**Required actions:**
1 – Reproduce the Dask thread excerpt below from "I believe @dougiesquire" up to and including "with a solution?", replacing "issue" with "problem".
2 – Translate this sentence from the Dask thread below into Spanish: "Tom and I were playing with high level fusion, and this was an interesting outcome."

**Excerpt provided:**
Thanks for this, @TomAugspurger. Unfortunately tweaking distributed.worker.connections.outgoing doesn't seem to make much difference at all.

TomAugspurger commented 5 years ago

@dougiesquire what does the dashboard show just before the workers are dying? High memory usage and a lot of communication (overlaid in red)?

dougiesquire commented 5 years ago

@dougiesquire what does the dashboard show just before the workers are dying? High memory usage and a lot of communication (overlaid in red)?

Yup - this is a screen shot of the dashboard as the workers start to die Screen Shot 2019-10-02 at 8 10 25 am

rabernat commented 5 years ago

the presence of a single root task that's the dependency of all the open_zarr tasks causes issues with optimization

What is this "root task"? Is it something we could eliminate on the xarray (or dask) side?

mrocklin commented 5 years ago

What is this "root task"?

By this I mean a task on which many other things depend. It is probably a reference to the Zarr file. You could probably optionally recreate the Zarr file in every task. In some cases that might slow things down. I'm not sure.

mrocklin commented 5 years ago

Folks here might want to take a look at https://github.com/dask/dask/pull/5451

Tom and I were playing with high level fusion, and this was an interesting outcome.

Thomas-Moore-Creative commented 5 years ago

I believe @dougiesquire has provided some example(s) but is there anything additional someone facing this issue could log or document that could assist with a solution?

mrocklin commented 5 years ago

Nothing comes to mind at the moment. This probably needs someone to think hard about the problem and general task scheduling policies for a while. Most of the people who do that regularly are pretty backed up these days.

TomAugspurger commented 4 years ago

Short summary a call with @dougiesquire and @Thomas-Moore-Creative yesterday, looking at the problem described in https://github.com/dask/distributed/issues/2602#issuecomment-534795074.

This is a common

read from zarr
group by month
reduce

workload.

We eventually got things working well by setting fuse_ave_width to a sufficiently large value for the workload. We tried with Dask 2.9 and unfortunately the root fusion wasn't enough to fuse things correctly for this workload. I'm going to explore that a bit more today.

**Given data:**
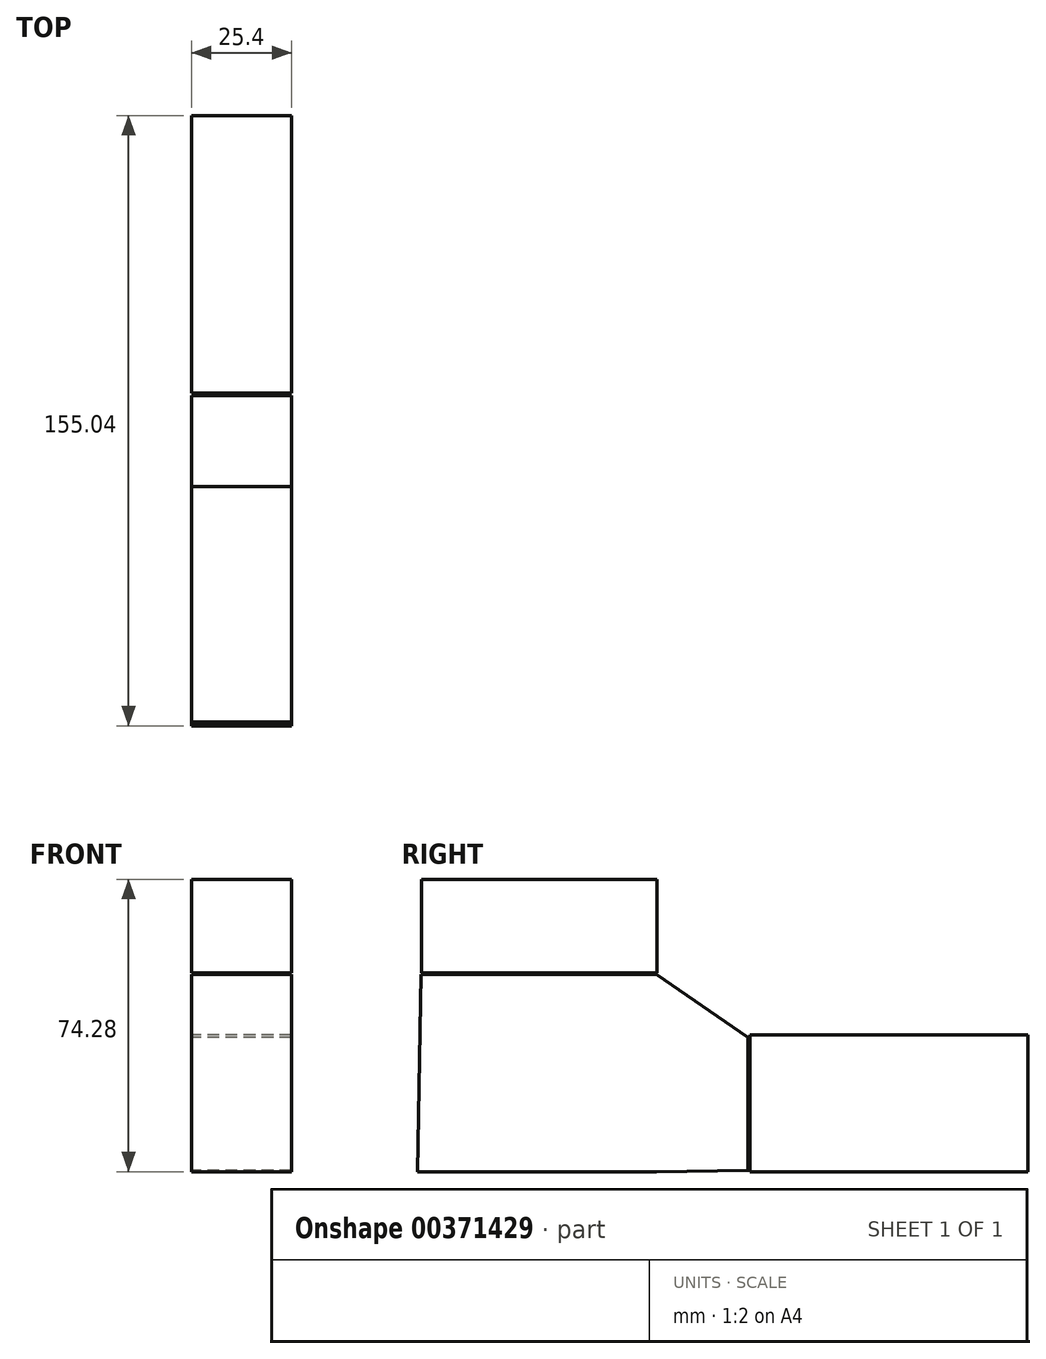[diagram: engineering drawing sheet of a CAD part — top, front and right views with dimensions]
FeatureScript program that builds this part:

**Results by task:**
1 –
I believe @dougiesquire has provided some example(s) but is there anything additional someone facing this problem could log or document that could assist with a solution?

2 – Tom y yo estábamos experimentando con la fusión de alto nivel, y este fue un resultado interesante.